BEGIN Data records
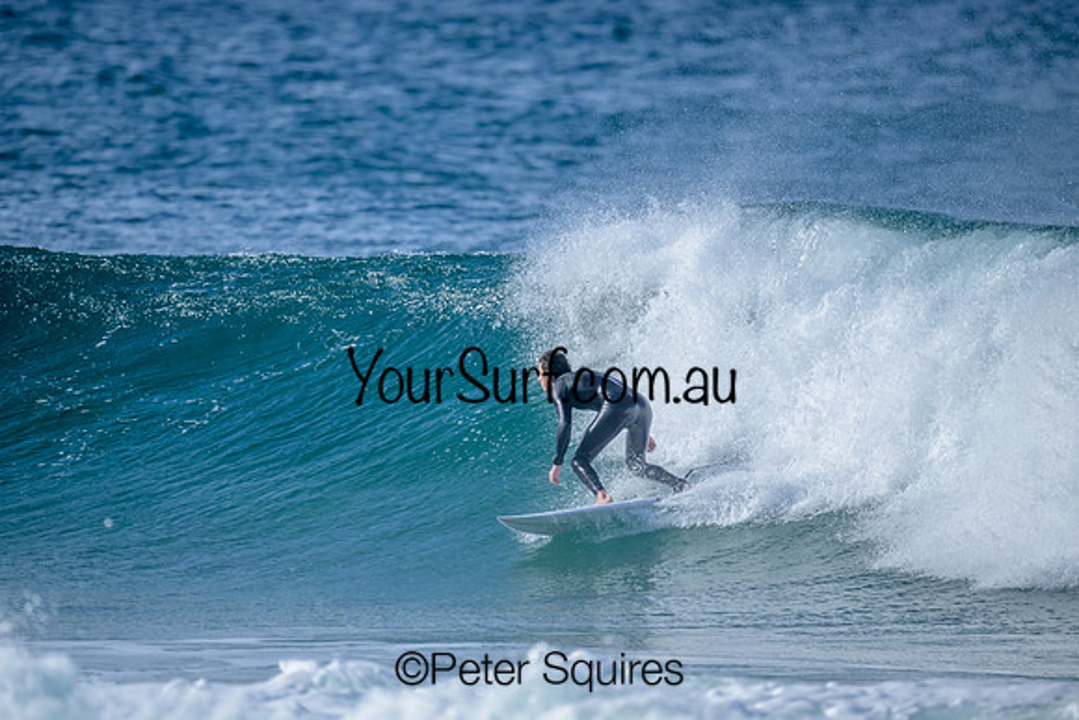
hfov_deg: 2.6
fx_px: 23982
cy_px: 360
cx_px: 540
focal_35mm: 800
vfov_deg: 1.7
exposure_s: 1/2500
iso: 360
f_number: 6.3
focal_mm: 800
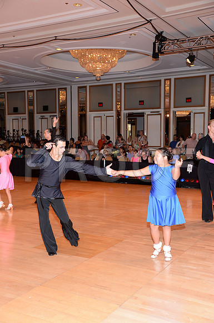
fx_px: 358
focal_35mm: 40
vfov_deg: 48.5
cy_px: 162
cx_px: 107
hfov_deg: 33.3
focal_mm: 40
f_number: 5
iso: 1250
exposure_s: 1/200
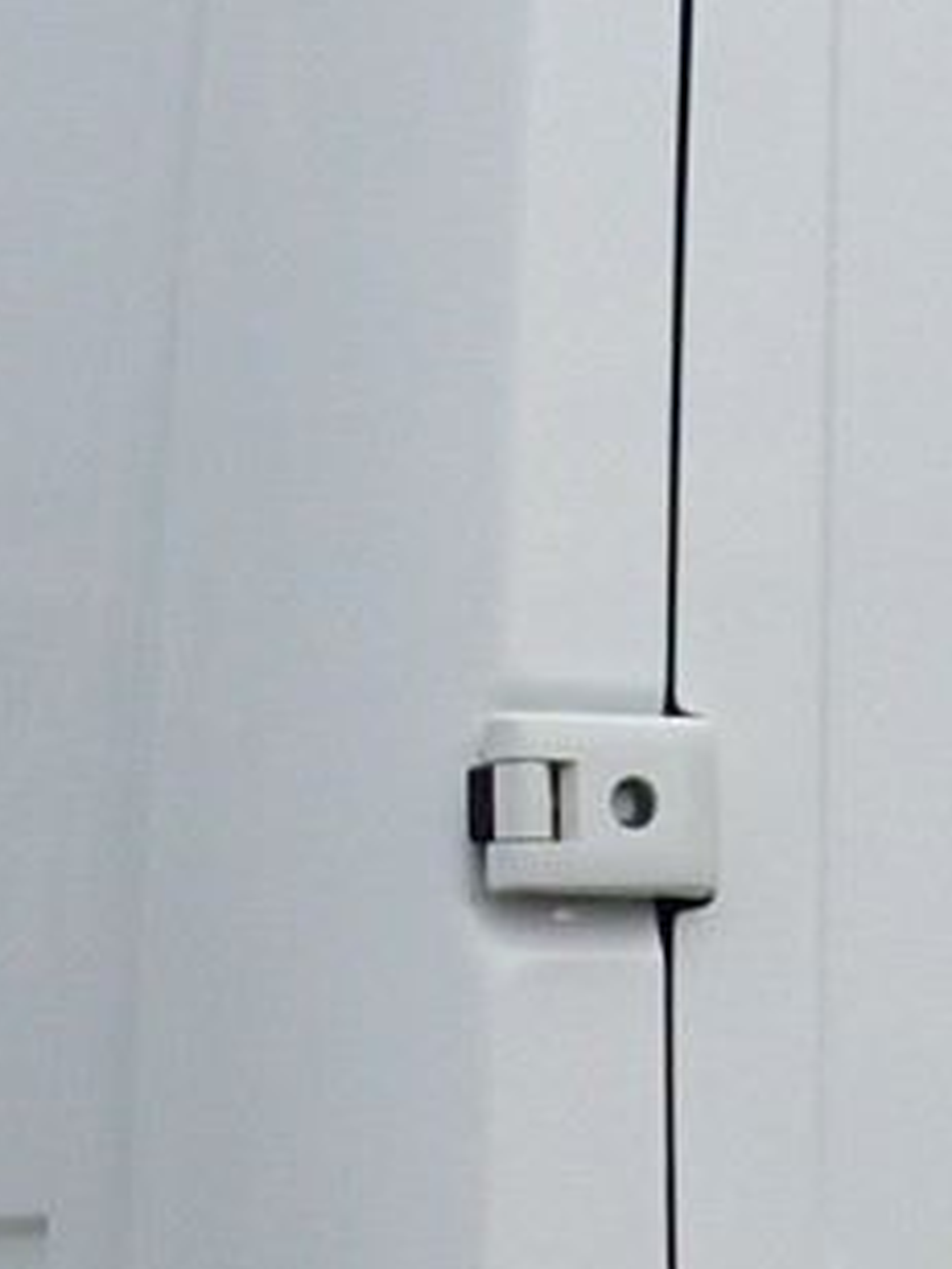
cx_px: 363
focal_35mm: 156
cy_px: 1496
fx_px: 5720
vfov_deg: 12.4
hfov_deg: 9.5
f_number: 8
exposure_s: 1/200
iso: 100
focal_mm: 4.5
END Data records
# Goal of the exercise:
Your answer must be the lines from the one containing "focal_35mm: 40" through the final line of the entries, duplicated exactly, with both ends kept and all pictures left out.

# Solved problem:
focal_35mm: 40
vfov_deg: 48.5
cy_px: 162
cx_px: 107
hfov_deg: 33.3
focal_mm: 40
f_number: 5
iso: 1250
exposure_s: 1/200
cx_px: 363
focal_35mm: 156
cy_px: 1496
fx_px: 5720
vfov_deg: 12.4
hfov_deg: 9.5
f_number: 8
exposure_s: 1/200
iso: 100
focal_mm: 4.5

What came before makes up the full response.